As you were reading this chapter, you may have felt that the first and second parts discuss distinctly different subjects, and in fact many books treat them as separate topics. We take a different approach. We think that they are essentially the same thing if you understand the following chain of distributions:

\begin{aligned} \underset{\text{\textcolor{myblue}{one variable}}}{\underbrace{f_X(x)}} \Longrightarrow \underset{\text{\textcolor{myblue}{two variables}}}{\underbrace{f_{X_1,X_2}(x_1,x_2)}} %\Longrightarrow \underset{\text{\textcolor{myblue}{three variables}}}{\underbrace{f_{X_1,X_2,X_3}(x_1,x_2,x_3)}} \Longrightarrow \cdots \Longrightarrow \underset{\text{\textcolor{myblue}{$N$ variables}}}{\underbrace{f_{X_1,\ldots,X_N}(x_1,\ldots,x_N)}}. \end{aligned}

The first part exclusively deals with two variables. The generalization from two variables to \(N\) variables is straightforward for PDFs and CDFs:

sep0ex
PDF: \(f_{X_1,X_2}(x_1,x_2) \Longrightarrow f_{X_1,\ldots,X_N}(x_1,\ldots,x_N)\).
CDF: \(F_{X_1,X_2}(x_1,x_2) \Longrightarrow F_{X_1,\ldots,X_N}(x_1,\ldots,x_N)\).

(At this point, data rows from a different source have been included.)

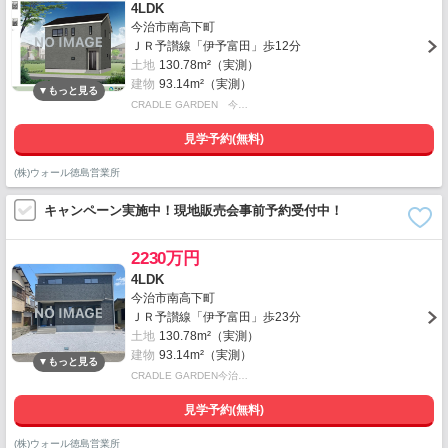
4LDK
今治市南高下町
ＪＲ予讃線「伊予富田」歩12分
土地
130.78m²（実測）
建物
93.14m²（実測）
CRADLE GARDEN 今…
見学予約(無料)
(株)ウォール徳島営業所
キャンペーン実施中！現地販売会事前予約受付中！
2230万円
4LDK
今治市南高下町
ＪＲ予讃線「伊予富田」歩23分
土地
130.78m²（実測）
建物
93.14m²（実測）
CRADLE GARDEN今治…
見学予約(無料)
(株)ウォール徳島営業所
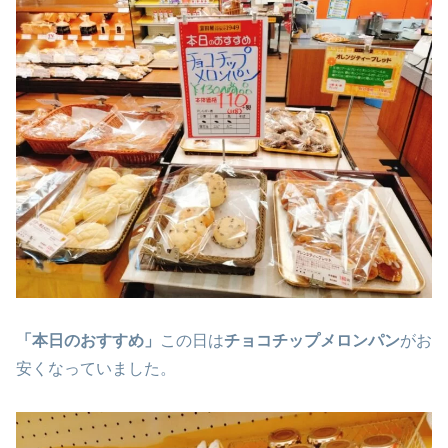
「本日のおすすめ」
この日は
チョコチップメロンパン
がお
安くなっていました。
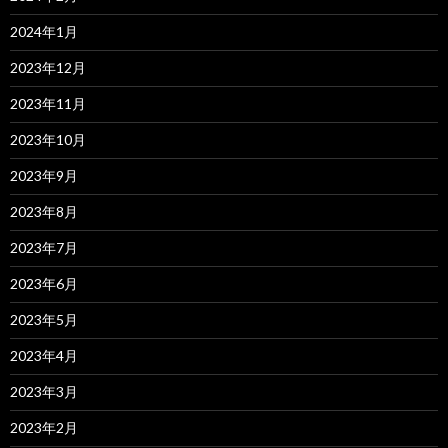
2024年1月
2023年12月
2023年11月
2023年10月
2023年9月
2023年8月
2023年7月
2023年6月
2023年5月
2023年4月
2023年3月
2023年2月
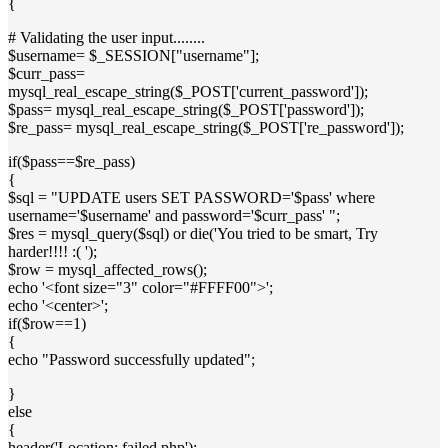
{
# Validating the user input........
$username= $_SESSION["username"];
$curr_pass=
mysql_real_escape_string($_POST['current_password']);
$pass= mysql_real_escape_string($_POST['password']);
$re_pass= mysql_real_escape_string($_POST['re_password']);
if($pass==$re_pass)
{
$sql = "UPDATE users SET PASSWORD='$pass' where
username='$username' and password='$curr_pass' ";
$res = mysql_query($sql) or die('You tried to be smart, Try
harder!!!! :( ');
$row = mysql_affected_rows();
echo '<font size="3" color="#FFFF00">';
echo '<center>';
if($row==1)
{
echo "Password successfully updated";
}
else
{
header('Location: failed.php');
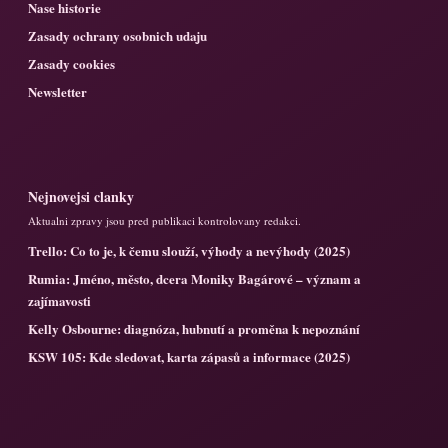
Nase historie
Zasady ochrany osobnich udaju
Zasady cookies
Newsletter
Nejnovejsi clanky
Aktualni zpravy jsou pred publikaci kontrolovany redakci.
Trello: Co to je, k čemu slouží, výhody a nevýhody (2025)
Rumia: Jméno, město, dcera Moniky Bagárové – význam a
zajímavosti
Kelly Osbourne: diagnóza, hubnutí a proměna k nepoznání
KSW 105: Kde sledovat, karta zápasů a informace (2025)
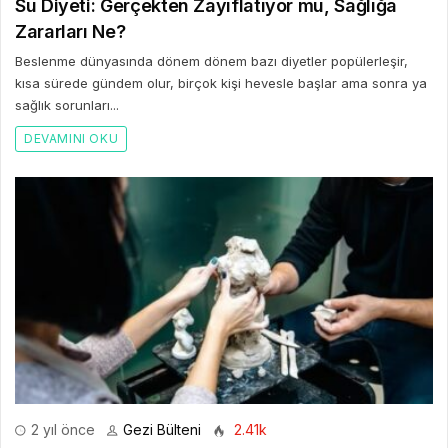
Su Diyeti: Gerçekten Zayıflatıyor mu, Sağlığa
Zararları Ne?
Beslenme dünyasında dönem dönem bazı diyetler popülerleşir,
kısa sürede gündem olur, birçok kişi hevesle başlar ama sonra ya
sağlık sorunları...
DEVAMINI OKU
2 yıl önce
Gezi Bülteni
2.41k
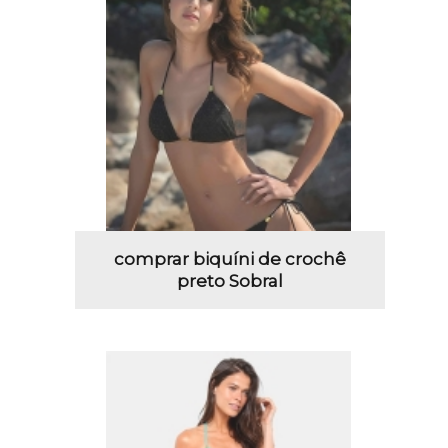
comprar biquíni de crochê
preto Sobral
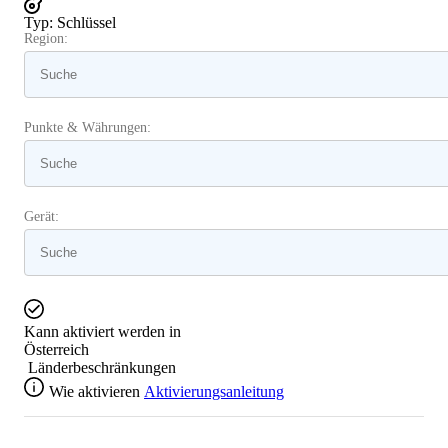
Typ
:
Schlüssel
Region:
Punkte & Währungen:
Gerät:
Kann aktiviert werden in
Österreich
Länderbeschränkungen
Wie aktivieren
Aktivierungsanleitung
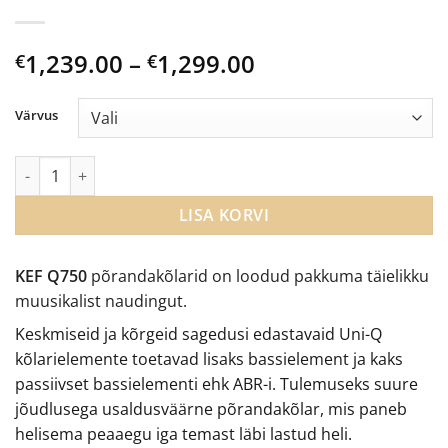
Price
1,239.00
–
1,299.00
€
€
range:
€1,239.00
Värvus
through
€1,299.00
KEF Q750 auhinnatud põrandakõlarid kogus
LISA KORVI
KEF Q750
põrandakõlarid on loodud pakkuma täielikku
muusikalist naudingut.
Keskmiseid ja kõrgeid sagedusi edastavaid Uni-Q
kõlarielemente toetavad lisaks bassielement ja kaks
passiivset bassielementi ehk ABR-i. Tulemuseks suure
jõudlusega usaldusväärne põrandakõlar, mis paneb
helisema peaaegu iga temast läbi lastud heli.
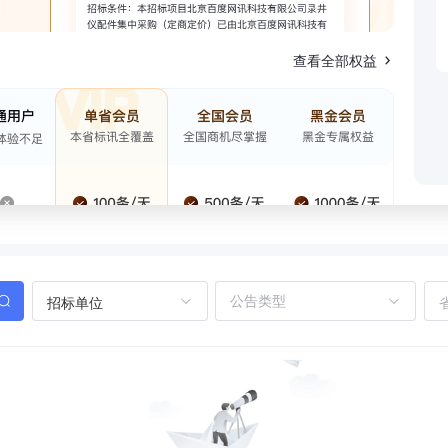
查看全部权益
招标单位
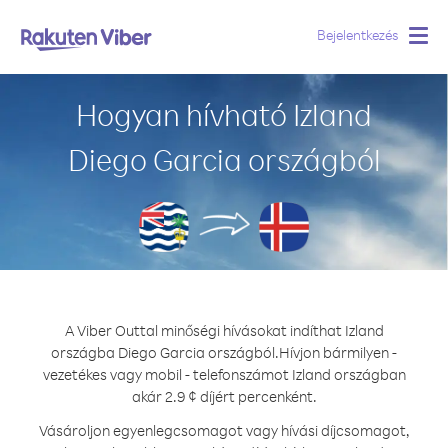
Bejelentkezés
Togg
navig
Hogyan hívható Izland
Diego Garcia országból
A Viber Outtal minőségi hívásokat indíthat Izland
országba Diego Garcia országból.
Hívjon bármilyen -
vezetékes vagy mobil - telefonszámot Izland országban
akár 2.9 ¢ díjért percenként.
Vásároljon egyenlegcsomagot vagy hívási díjcsomagot,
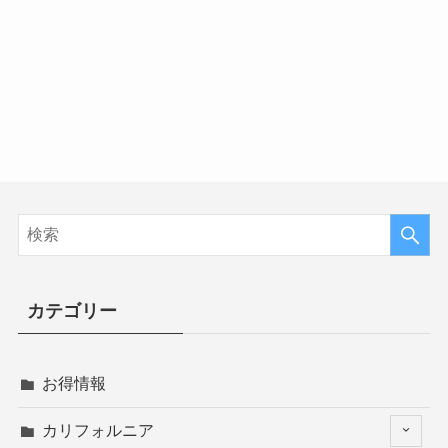
カテゴリー
お得情報
カリフォルニア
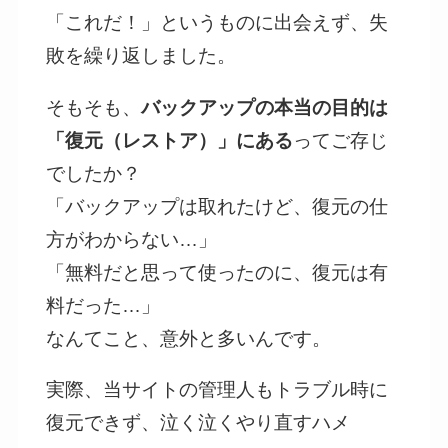
「これだ！」というものに出会えず、失
敗を繰り返しました。
そもそも、
バックアップの本当の目的は
「復元（レストア）」にある
ってご存じ
でしたか？
「バックアップは取れたけど、復元の仕
方がわからない…」
「無料だと思って使ったのに、復元は有
料だった…」
なんてこと、意外と多いんです。
実際、当サイトの管理人もトラブル時に
復元できず、泣く泣くやり直すハメ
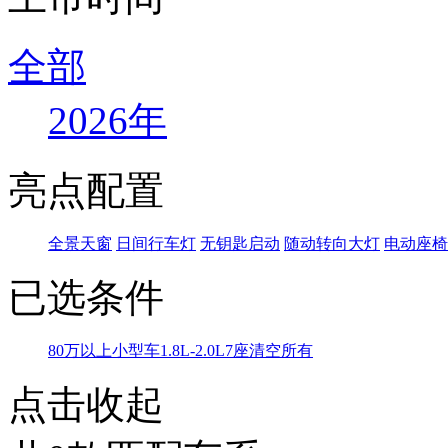
全部
2026年
亮点配置
全景天窗
日间行车灯
无钥匙启动
随动转向大灯
电动座椅
已选条件
80万以上
小型车
1.8L-2.0L
7座
清空所有
点击收起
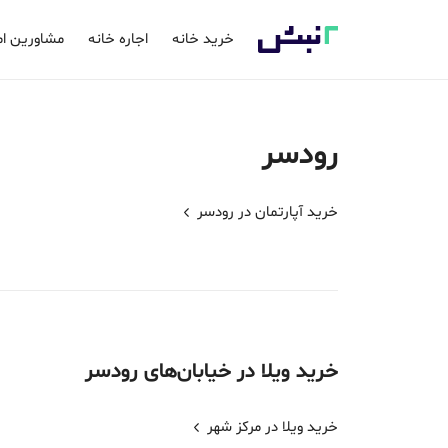
خرید خانه
اجاره خانه
مشاورین ام
رودسر
خرید آپارتمان در
رودسر
خرید
ویلا
در خیابان‌های
رودسر
خرید ویلا در مرکز شهر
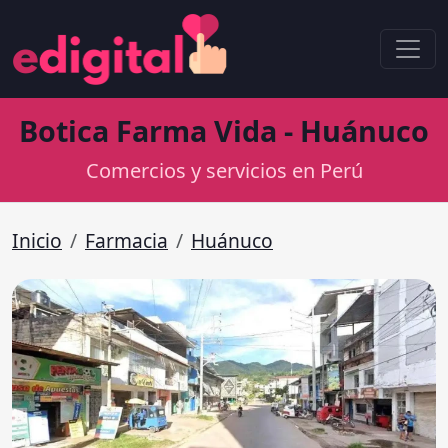
Botica Farma Vida - Huánuco
Comercios y servicios en Perú
Inicio
Farmacia
Huánuco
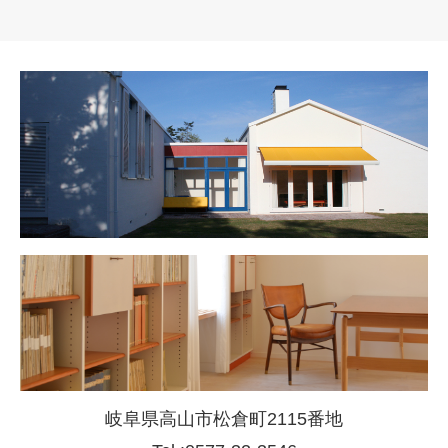
岐阜県高山市松倉町2115番地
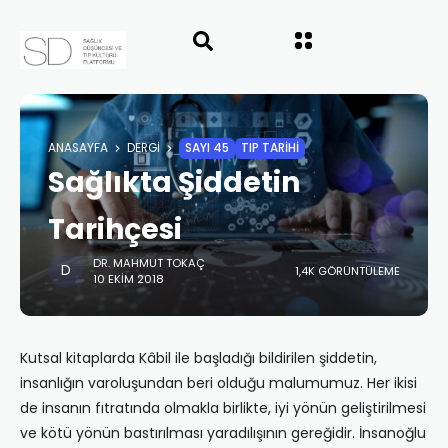
ANASAYFA
DERGI
SAYI 45
TIP TARİHİ
Sağlıkta Şiddetin
Tarihçesi
DR. MAHMUT TOKAÇ
1,4K GÖRÜNTÜLEME
10 EKIM 2018
Kutsal kitaplarda Kâbil ile başladığı bildirilen şiddetin,
insanlığın varoluşundan beri olduğu malumumuz. Her ikisi
de insanın fıtratında olmakla birlikte, iyi yönün geliştirilmesi
ve kötü yönün bastırılması yaradılışının gereğidir. İnsanoğlu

The joint expectation can also be generalized from two variables to \(N\) variables:

\begin{aligned} \begin{bmatrix} \text{Var}[X_1] & \text{Cov}(X_1,X_2)\\ \text{Cov}(X_2,X_1) & \text{Var}[X_2] \end{bmatrix} \Longrightarrow \begin{bmatrix} \text{Var}[X_1] & \cdots & \text{Cov}(X_1,X_N) \\ \vdots & \ddots & \vdots \\ \text{Cov}(X_N,X_1) & \cdots & \text{Var}[X_N] \end{bmatrix}. \end{aligned}

Conditional PDFs and conditional expectations are powerful tools for decomposing complex events into simpler events. Specifically, the law of total expectation,

\E[X] = \int \E[X|Y = y] f_Y(y) \;dy = \E_{Y}[\E_{X|Y}[X|Y]],

is instrumental for evaluating variables defined through conditional relationships. The idea is also extendable to more random variables, such as

\E[X_1] = \int \int \E[X_1| X_2 = x_2, X_3 = x_3] f_{X_2,X_3}(x_2, x_3) \;dx_2 \;dx_3,

where \(\E[X_1| X_2 = x_2, X_3 = x_3]\) can be evaluated through

\E[X_1| X_2 = x_2, X_3 = x_3] = \int x_1 f_{X_1 | X_2,X_3}(x_1 \;|\; x_2, x_3) \;dx_1.

This type of chain relationship can generalize to other high-order cases.

It is important to remember that for any high-dimensional random variables, the characterization is always made by the PDF \(f_{\mX}(\vx)\) (or the CDF). We did not go into the details of analyzing \(f_{\mX}(\vx)\) but have only discussed the mean vector \(\E[\mX] = \vmu\) and the covariance matrix \(\text{Cov}(\mX) = \mSigma\). We have been focusing exclusively on the high-dimensional Gaussian random variables

f_{\mX}(\vx) = \frac{1}{\sqrt{(2\pi)^d |\mSigma|}} \exp\left\{-\frac{1}{2}(\vx-\vmu)^T\mSigma^{-1}(\vx-\vmu)\right\},

because they are ubiquitous in data science today. We discussed the linear transformations from a zero-mean unit-variance Gaussian to another Gaussian, and vice versa.